You can also specify both the name and the version, which also uniquely identifies the dataset:

>>> iris_version_3 = fetch_openml(name="iris", version=3)
>>> iris_version_3.details['version']
'3'
>>> iris_version_3.details['id']
'969'

References:

Loading from external datasets

scikit-learn works on any numeric data stored as numpy arrays or scipy sparse matrices. Other types that are convertible to numeric arrays such as pandas DataFrame are also acceptable.

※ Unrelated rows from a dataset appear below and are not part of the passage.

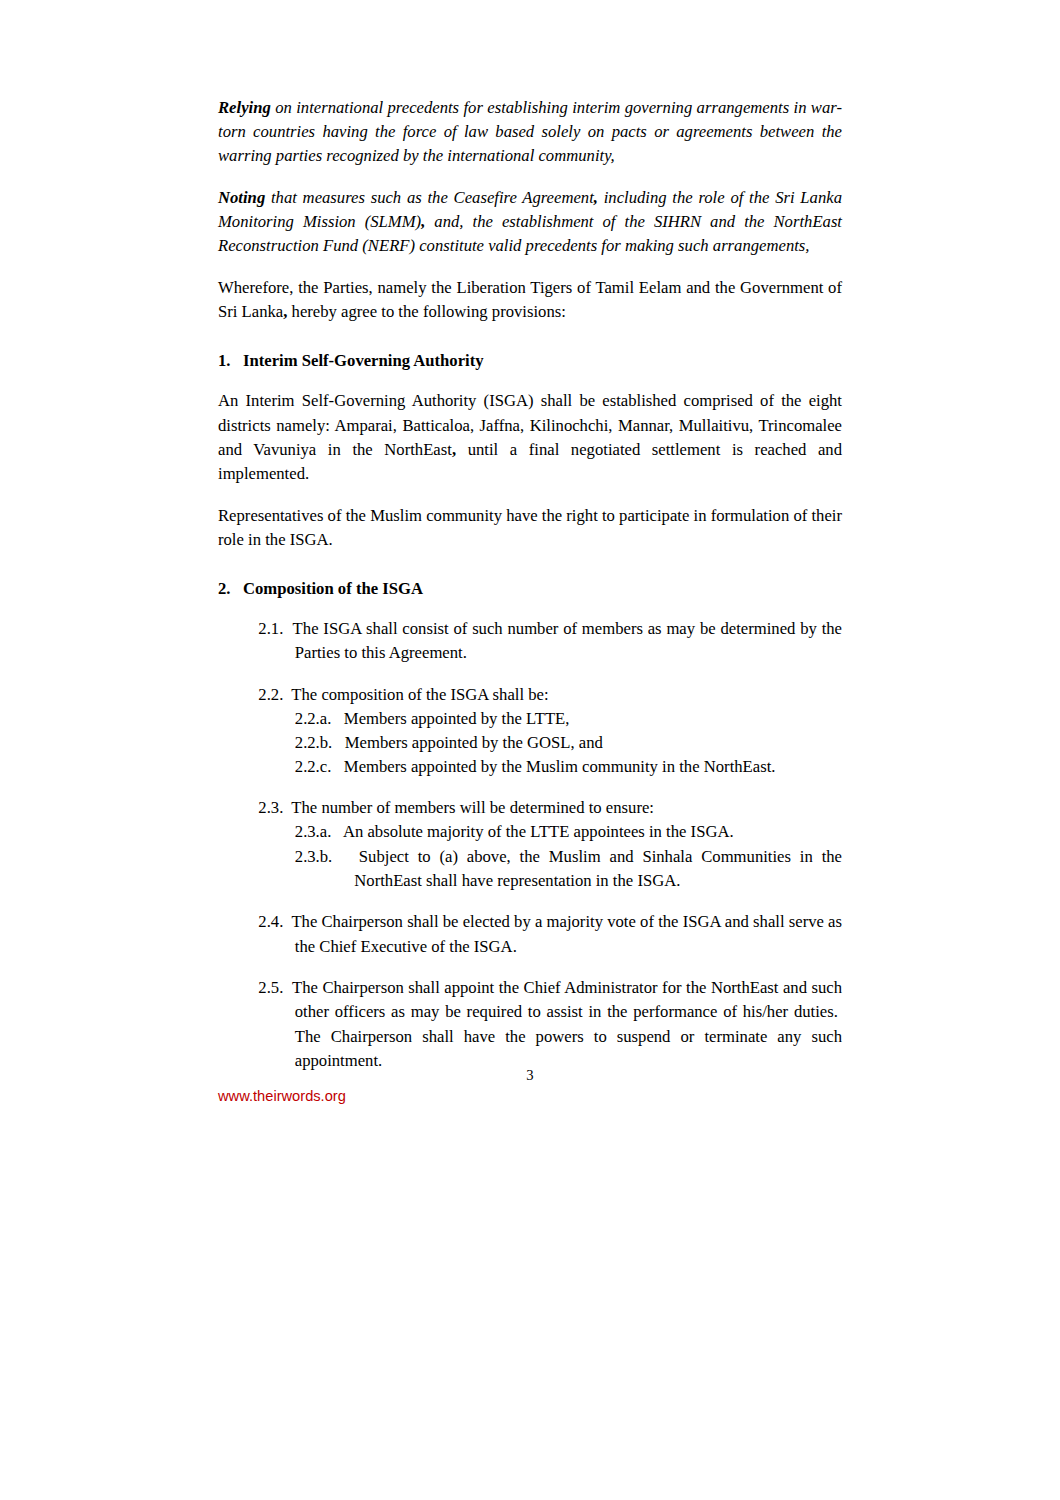Relying on international precedents for establishing interim governing arrangements in war-torn countries having the force of law based solely on pacts or agreements between the warring parties recognized by the international community,
Noting that measures such as the Ceasefire Agreement, including the role of the Sri Lanka Monitoring Mission (SLMM), and, the establishment of the SIHRN and the NorthEast Reconstruction Fund (NERF) constitute valid precedents for making such arrangements,
Wherefore, the Parties, namely the Liberation Tigers of Tamil Eelam and the Government of Sri Lanka, hereby agree to the following provisions:
1. Interim Self-Governing Authority
An Interim Self-Governing Authority (ISGA) shall be established comprised of the eight districts namely: Amparai, Batticaloa, Jaffna, Kilinochchi, Mannar, Mullaitivu, Trincomalee and Vavuniya in the NorthEast, until a final negotiated settlement is reached and implemented.
Representatives of the Muslim community have the right to participate in formulation of their role in the ISGA.
2. Composition of the ISGA
2.1. The ISGA shall consist of such number of members as may be determined by the Parties to this Agreement.
2.2. The composition of the ISGA shall be:
2.2.a. Members appointed by the LTTE,
2.2.b. Members appointed by the GOSL, and
2.2.c. Members appointed by the Muslim community in the NorthEast.
2.3. The number of members will be determined to ensure:
2.3.a. An absolute majority of the LTTE appointees in the ISGA.
2.3.b. Subject to (a) above, the Muslim and Sinhala Communities in the NorthEast shall have representation in the ISGA.
2.4. The Chairperson shall be elected by a majority vote of the ISGA and shall serve as the Chief Executive of the ISGA.
2.5. The Chairperson shall appoint the Chief Administrator for the NorthEast and such other officers as may be required to assist in the performance of his/her duties. The Chairperson shall have the powers to suspend or terminate any such appointment.
3
www.theirwords.org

Here are some recommended ways to load standard columnar data into a format usable by scikit-learn:

  • pandas.io provides tools to read data from common formats including CSV, Excel, JSON and SQL. DataFrames may also be constructed from lists of tuples or dicts. Pandas handles heterogeneous data smoothly and provides tools for manipulation and conversion into a numeric array suitable for scikit-learn.
  • scipy.io specializes in binary formats often used in scientific computing context such as .mat and .arff
  • numpy/routines.io for standard loading of columnar data into numpy arrays
  • scikit-learn's :func:`datasets.load_svmlight_file` for the svmlight or libSVM sparse format
  • scikit-learn's :func:`datasets.load_files` for directories of text files where the name of each directory is the name of each category and each file inside of each directory corresponds to one sample from that category

For some miscellaneous data such as images, videos, and audio, you may wish to refer to:

Categorical (or nominal) features stored as strings (common in pandas DataFrames) will need converting to numerical features using :class:`sklearn.preprocessing.OneHotEncoder` or :class:`sklearn.preprocessing.OrdinalEncoder` or similar. See :ref:`preprocessing`.

Note: if you manage your own numerical data it is recommended to use an optimized file format such as HDF5 to reduce data load times. Various libraries such as H5Py, PyTables and pandas provides a Python interface for reading and writing data in that format.